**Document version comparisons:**
= = =

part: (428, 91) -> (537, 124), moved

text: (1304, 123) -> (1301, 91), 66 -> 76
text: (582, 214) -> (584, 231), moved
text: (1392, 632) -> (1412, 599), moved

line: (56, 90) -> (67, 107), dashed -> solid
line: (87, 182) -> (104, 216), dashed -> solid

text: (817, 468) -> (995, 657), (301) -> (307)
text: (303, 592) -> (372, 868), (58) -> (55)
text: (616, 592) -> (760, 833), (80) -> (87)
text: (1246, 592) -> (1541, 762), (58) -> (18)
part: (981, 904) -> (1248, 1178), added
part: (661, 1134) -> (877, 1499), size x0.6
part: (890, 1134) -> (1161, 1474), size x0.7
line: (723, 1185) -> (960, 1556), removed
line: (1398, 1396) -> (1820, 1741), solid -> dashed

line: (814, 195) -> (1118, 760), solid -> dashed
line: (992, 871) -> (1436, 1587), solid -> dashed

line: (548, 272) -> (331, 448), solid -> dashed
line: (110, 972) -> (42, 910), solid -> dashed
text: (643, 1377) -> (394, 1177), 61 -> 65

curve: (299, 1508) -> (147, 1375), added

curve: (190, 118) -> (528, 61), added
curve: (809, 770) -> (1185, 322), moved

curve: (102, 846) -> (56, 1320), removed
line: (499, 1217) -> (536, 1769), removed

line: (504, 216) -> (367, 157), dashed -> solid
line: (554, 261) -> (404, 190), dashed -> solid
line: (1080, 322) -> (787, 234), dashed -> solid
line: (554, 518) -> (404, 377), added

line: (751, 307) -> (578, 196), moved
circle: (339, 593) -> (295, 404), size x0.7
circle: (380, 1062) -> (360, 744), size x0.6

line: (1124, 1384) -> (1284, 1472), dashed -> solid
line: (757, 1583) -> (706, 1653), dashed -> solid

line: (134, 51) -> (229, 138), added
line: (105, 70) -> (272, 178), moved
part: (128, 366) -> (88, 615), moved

= = =

**Instruction:** Each entry is to be output exactly as it was written.

**Response to the exercise:**
part: (428, 91) -> (537, 124), moved

text: (1304, 123) -> (1301, 91), 66 -> 76
text: (582, 214) -> (584, 231), moved
text: (1392, 632) -> (1412, 599), moved

line: (56, 90) -> (67, 107), dashed -> solid
line: (87, 182) -> (104, 216), dashed -> solid

text: (817, 468) -> (995, 657), (301) -> (307)
text: (303, 592) -> (372, 868), (58) -> (55)
text: (616, 592) -> (760, 833), (80) -> (87)
text: (1246, 592) -> (1541, 762), (58) -> (18)
part: (981, 904) -> (1248, 1178), added
part: (661, 1134) -> (877, 1499), size x0.6
part: (890, 1134) -> (1161, 1474), size x0.7
line: (723, 1185) -> (960, 1556), removed
line: (1398, 1396) -> (1820, 1741), solid -> dashed

line: (814, 195) -> (1118, 760), solid -> dashed
line: (992, 871) -> (1436, 1587), solid -> dashed

line: (548, 272) -> (331, 448), solid -> dashed
line: (110, 972) -> (42, 910), solid -> dashed
text: (643, 1377) -> (394, 1177), 61 -> 65

curve: (299, 1508) -> (147, 1375), added

curve: (190, 118) -> (528, 61), added
curve: (809, 770) -> (1185, 322), moved

curve: (102, 846) -> (56, 1320), removed
line: (499, 1217) -> (536, 1769), removed

line: (504, 216) -> (367, 157), dashed -> solid
line: (554, 261) -> (404, 190), dashed -> solid
line: (1080, 322) -> (787, 234), dashed -> solid
line: (554, 518) -> (404, 377), added

line: (751, 307) -> (578, 196), moved
circle: (339, 593) -> (295, 404), size x0.7
circle: (380, 1062) -> (360, 744), size x0.6

line: (1124, 1384) -> (1284, 1472), dashed -> solid
line: (757, 1583) -> (706, 1653), dashed -> solid

line: (134, 51) -> (229, 138), added
line: (105, 70) -> (272, 178), moved
part: (128, 366) -> (88, 615), moved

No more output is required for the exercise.